- **TRY IT**: Determine how many lines in the records hold "chọn", and give that number with nothing added.

- **DATA**:
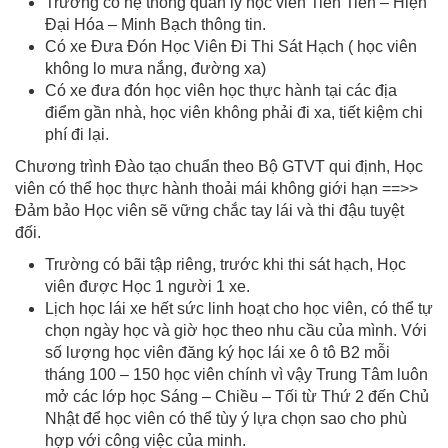
Trường có hệ thống quản lý học viên Tiên Tiến – Hiện
Đại Hóa – Minh Bạch thông tin.
Có xe Đưa Đón Học Viên Đi Thi Sát Hạch ( học viên
không lo mưa nắng, đường xa)
Có xe đưa đón học viên học thực hành tại các địa
điểm gần nhà, học viên không phải đi xa, tiết kiệm chi
phí đi lại.
Chương trình Đào tạo chuẩn theo Bộ GTVT qui định, Học
viên có thể học thực hành thoải mái không giới hạn ==>>
Đảm bảo Học viên sẽ vững chắc tay lái và thi đậu tuyệt
đối.
Trường có bãi tập riêng, trước khi thi sát hạch, Học
viên được Học 1 người 1 xe.
Lịch học lái xe hết sức linh hoạt cho học viên, có thể tự
chọn ngày học và giờ học theo nhu cầu của mình. Với
số lượng học viên đăng ký học lái xe ô tô B2 mỗi
tháng 100 – 150 học viên chính vì vậy Trung Tâm luôn
mở các lớp học Sáng – Chiều – Tối từ Thứ 2 đến Chủ
Nhật để học viên có thể tùy ý lựa chọn sao cho phù
hợp với công việc của minh.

- **THE ANSWER**: 2